1.You wish to predict the sale price of single-family residences in Massachusetts using property features (commonly called a “hedonic pricing model”). You collect price and property features data on properties sold in the state for the year 2010 and obtain the following regression:
Pricei = 14407.60 – 759.92*houseagei + .24*lotsizei + 354.35*bldareai + 12015.61*roomsi + μi
(6433.23) (89.67) (.115) (265.39) (8516.47)
Observations = 2691 R2 = 0.49 F = 65.10
Where:
houseage = age of the house (in years)
lotsize = total square feet of the land
bldarea = total square feet of the interior of the house
rooms = total number of rooms in the house
A.How would you categorize, or label, this dataset? Defend your answer.
B. What is the interpretation of the constant term in this regression? Why is it included?
C.How do we interpret the coefficient on lotsize? Why is the coefficient on lotsize nominally small if we expect it to have a large impact on the price of a house?
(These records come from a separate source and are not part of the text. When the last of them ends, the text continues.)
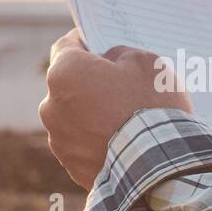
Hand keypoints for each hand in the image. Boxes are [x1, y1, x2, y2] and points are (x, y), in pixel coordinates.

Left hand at [39, 30, 192, 188]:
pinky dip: (97, 141)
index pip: (66, 46)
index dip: (86, 41)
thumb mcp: (146, 63)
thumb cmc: (153, 108)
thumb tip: (111, 63)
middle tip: (121, 85)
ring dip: (93, 113)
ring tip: (126, 119)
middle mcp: (52, 107)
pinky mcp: (72, 167)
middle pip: (69, 84)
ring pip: (75, 117)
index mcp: (65, 73)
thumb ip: (121, 55)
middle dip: (91, 82)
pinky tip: (124, 142)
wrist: (160, 169)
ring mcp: (60, 141)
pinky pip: (83, 145)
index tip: (99, 43)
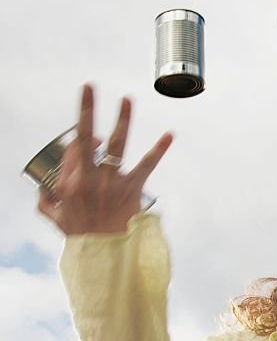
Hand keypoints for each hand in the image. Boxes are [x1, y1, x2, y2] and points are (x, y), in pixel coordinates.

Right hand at [37, 84, 172, 234]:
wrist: (105, 254)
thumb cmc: (80, 236)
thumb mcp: (54, 217)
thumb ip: (45, 200)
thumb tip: (42, 188)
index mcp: (68, 182)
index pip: (73, 149)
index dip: (81, 142)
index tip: (91, 140)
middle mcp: (88, 178)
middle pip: (86, 138)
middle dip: (86, 110)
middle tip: (90, 86)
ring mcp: (111, 182)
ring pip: (116, 145)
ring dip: (122, 120)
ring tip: (127, 99)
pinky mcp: (133, 189)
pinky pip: (147, 166)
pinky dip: (159, 150)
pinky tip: (170, 135)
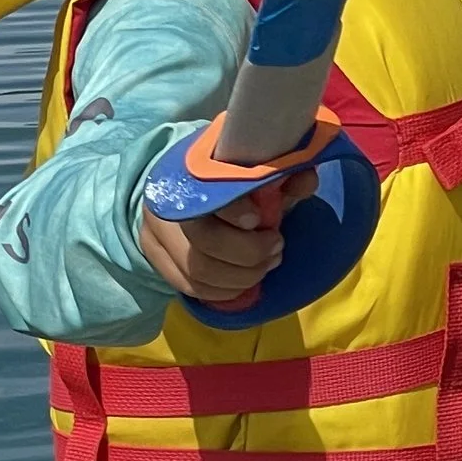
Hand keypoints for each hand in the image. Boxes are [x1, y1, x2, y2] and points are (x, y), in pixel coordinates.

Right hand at [137, 165, 315, 309]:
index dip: (235, 211)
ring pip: (198, 271)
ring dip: (241, 276)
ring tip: (267, 264)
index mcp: (187, 173)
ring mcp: (154, 235)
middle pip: (204, 244)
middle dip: (249, 253)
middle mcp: (164, 206)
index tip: (260, 220)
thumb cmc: (227, 176)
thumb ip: (283, 175)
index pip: (206, 196)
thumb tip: (306, 182)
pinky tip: (245, 280)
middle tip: (276, 247)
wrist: (185, 184)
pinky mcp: (156, 259)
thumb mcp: (257, 170)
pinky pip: (190, 287)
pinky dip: (224, 290)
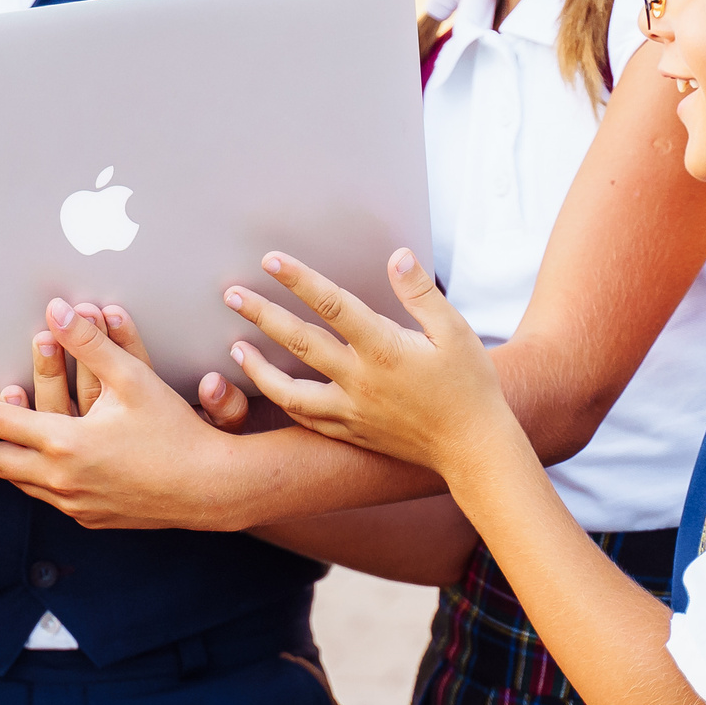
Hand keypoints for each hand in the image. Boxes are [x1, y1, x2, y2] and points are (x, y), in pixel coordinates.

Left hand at [0, 300, 249, 529]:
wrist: (214, 490)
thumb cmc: (177, 432)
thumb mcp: (135, 379)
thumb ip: (93, 344)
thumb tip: (57, 312)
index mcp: (63, 444)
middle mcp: (60, 480)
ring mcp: (75, 504)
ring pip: (19, 484)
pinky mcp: (92, 517)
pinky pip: (47, 497)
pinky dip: (30, 481)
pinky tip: (31, 473)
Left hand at [225, 249, 515, 482]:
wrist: (473, 448)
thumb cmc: (469, 385)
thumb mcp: (455, 331)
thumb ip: (421, 293)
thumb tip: (397, 256)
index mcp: (384, 349)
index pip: (333, 305)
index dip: (300, 279)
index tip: (271, 260)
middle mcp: (360, 381)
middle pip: (299, 342)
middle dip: (262, 315)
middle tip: (231, 295)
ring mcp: (351, 411)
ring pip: (291, 391)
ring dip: (259, 368)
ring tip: (235, 349)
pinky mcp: (351, 432)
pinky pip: (307, 419)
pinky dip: (285, 402)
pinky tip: (272, 387)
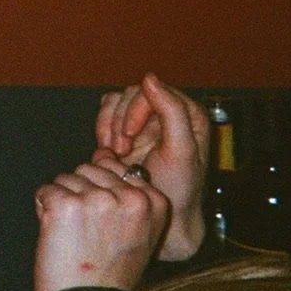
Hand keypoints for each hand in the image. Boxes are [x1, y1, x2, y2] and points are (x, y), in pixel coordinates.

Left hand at [35, 158, 169, 290]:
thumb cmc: (110, 270)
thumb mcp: (138, 232)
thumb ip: (128, 196)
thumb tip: (104, 154)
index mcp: (153, 202)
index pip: (115, 166)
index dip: (100, 191)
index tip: (105, 224)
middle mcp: (130, 198)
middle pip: (88, 168)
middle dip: (80, 193)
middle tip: (87, 232)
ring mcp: (98, 200)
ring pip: (65, 177)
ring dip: (62, 202)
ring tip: (74, 235)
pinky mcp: (66, 205)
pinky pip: (45, 190)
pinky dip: (43, 208)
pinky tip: (57, 235)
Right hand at [94, 74, 208, 259]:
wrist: (158, 213)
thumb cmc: (178, 189)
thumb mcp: (181, 152)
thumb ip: (172, 112)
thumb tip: (150, 78)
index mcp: (189, 114)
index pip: (155, 91)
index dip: (136, 111)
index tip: (130, 136)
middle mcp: (168, 113)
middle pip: (131, 94)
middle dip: (120, 121)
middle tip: (120, 150)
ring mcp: (146, 121)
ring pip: (116, 101)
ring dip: (109, 126)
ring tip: (115, 152)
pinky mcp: (126, 129)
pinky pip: (106, 113)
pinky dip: (102, 129)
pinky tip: (108, 151)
D.What is the predicted price of a house that is 7 years old, with a lot size of 800 square feet, a building interior of 400 square feet, and 5 rooms? Will this predicted price be close to the actual price? Why or why not?
E.Explain what is meant that the value of the R2 = .49. What is one good reason and one bad reason to use R2 as a measure of the “goodness of fit” of a regression?
F.Test the significance of each independent variable in the model using α = .05. Are these findings expected? Why or why not, and what could explain your findings?
G.Construct a 95% confidence interval for houseage in the model above. What this measure is telling us? How will consistency in your OLS estimation affect your confidence intervals?
H.After thinking about your model further, you wish to add median income as variable in your regression. You collect data on the median income of each census tract in Massachusetts in the year 2010, and match that to your housing data. Assuming you believe that your original form of the model suffered from omitted variable bias, in what direction would you expect your estimates to change with the inclusion of median income? Defend your answers.
I.Suppose you ran the same model as above only using log(price) instead of price and obtain an R2 of 0.54 and an F-statistic of 68.17. Based on this information, are we able to say which version (level or log) of the model is better? Explain why or why not.